DHAHRAN, Saudi Arabia -- As ground clashes between allied and Iraqi forces grow in size and number, U.S. commanders face continued frustrations in trying to determine Iraq's battlefield capabilities and strategies.
Their frustration is due in part to Iraq's willingness to portray apparent weakness as strength. Iraq unabashedly claims the propaganda value of a victory even when results in the field add up to a defeat, as appears to be the case with the battle in and around the Saudi border town of Khafji.
Iraq's version of events was simple and dramatic: Iraqi troops invaded a previously inviolate country. They captured a town. In the process, 11 U.S. Marines were killed. It was a potentially powerful story for home consumption and for the propaganda effort aimed at mobilizing Arab and Muslim support for the Iraqi side.
It also adds to what U.S. officers call "the fog of war" -- the inevitable confusion generated on a battlefield.
Commanders trying to coordinate ground and air forces, as was done at Khafji, acknowledge that actions rarely go according to plan and can be followed only with difficulty even by officers who know the script.
"You can sketch it all out on a piece of paper or open a field manual to get a concept of how it's supposed to work," said Army Lt. Col. Bill Reese, commander of a combined helicopter and infantry squadron. "But this is mounted warfare, and it happens very quickly, and everything gets mixed up."
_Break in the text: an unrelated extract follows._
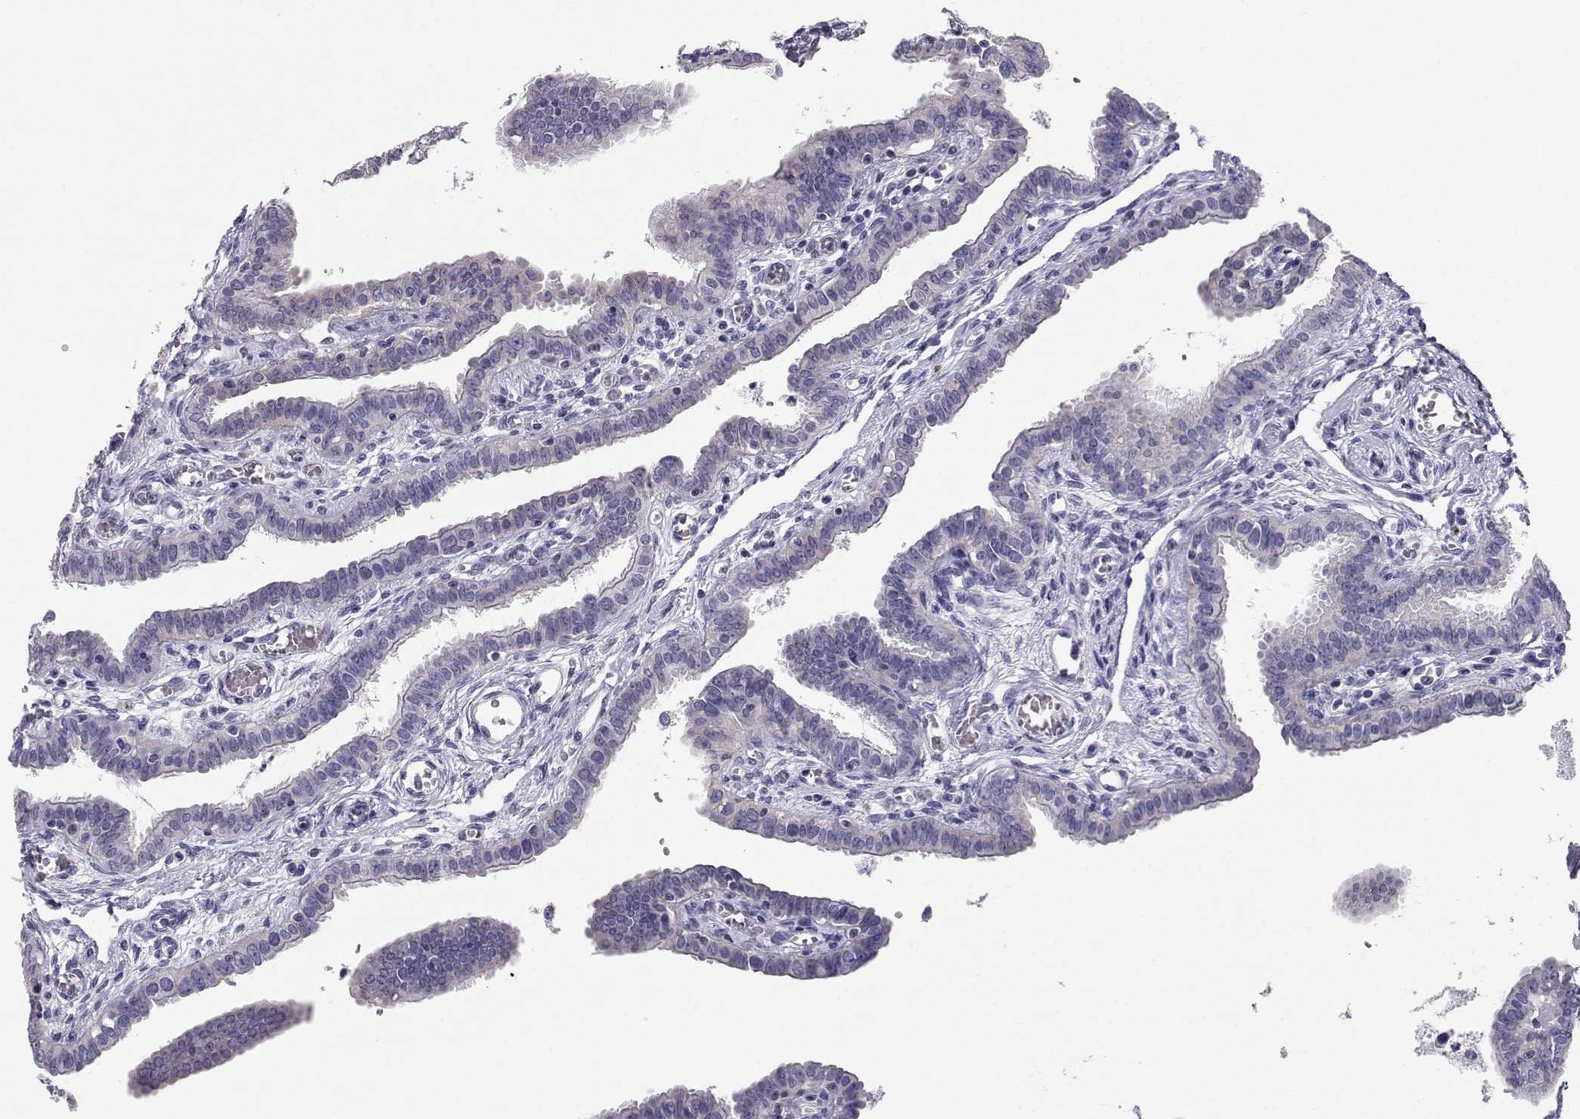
{"staining": {"intensity": "negative", "quantity": "none", "location": "none"}, "tissue": "fallopian tube", "cell_type": "Glandular cells", "image_type": "normal", "snomed": [{"axis": "morphology", "description": "Normal tissue, NOS"}, {"axis": "morphology", "description": "Carcinoma, endometroid"}, {"axis": "topography", "description": "Fallopian tube"}, {"axis": "topography", "description": "Ovary"}], "caption": "An IHC image of normal fallopian tube is shown. There is no staining in glandular cells of fallopian tube.", "gene": "GPR26", "patient": {"sex": "female", "age": 42}}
A clash can raise more questions than it answers. Did the attacking Iraqi column at Khafji carefully plan its actions? Or did it stumble into battle? Were its troops the best the Iraqi side has to offer? Or the dregs of the much larger force remaining in Kuwait?
U.S. commanders offer the theory that Iraqi President Saddam Hussein acted out of desperation. They assert that he was anxious to draw the coalition into ground battles before his own units suffered more damage from allied air bombardments.
"This attack at Khafji -- that's stupid," Air Force Lt. Gen. Chuck Horner told reporters. "That's the stupidest thing he could do. Now why is he doing that? To me, it occurs one of the answers is that he's desperate, and he sees that he's getting chewed up."
The closed, authoritarian nature of Iraqi society makes it almost impossible for outsiders to know what information is available to Mr. Hussein. It is difficult to interpret even actions that can be seen, as with the recent departure of more than 90 Iraqi aircraft to Iran.
A week after the flights began, it remains unclear whether the pilots acted according to orders by Mr. Hussein or contrary to them. Nor is it clear whether their action helps or hinders the anti-Iraq coalition.
One of the largest uncertainties is the condition of the Republican Guards, the elite Iraqi units deployed in Kuwait. Despite assurances from senior commanders that everything is going well, U.S. pilots say they are unsure of the effects of their bombing.
"They're very well dug in," a Marine F-18 pilot said. "We're hurting them, but it's hard to quantify how much we're hurting them."
As their missions give them a greater appreciation of the great expanse of desert in Iraq, pilots say they become more certain that at least some Iraqi units remain well-protected. "There are still a lot of areas that have not been bombed," a Marine colonel said. "It's a large force, and it's a big desert."
Pilots are unsure how to interpret the lack of Iraqi air defense radars, the systems necessary to make anti-aircraft missiles effective. Those radars have either been destroyed, pilots say, or intentionally turned off to be preserved for later use.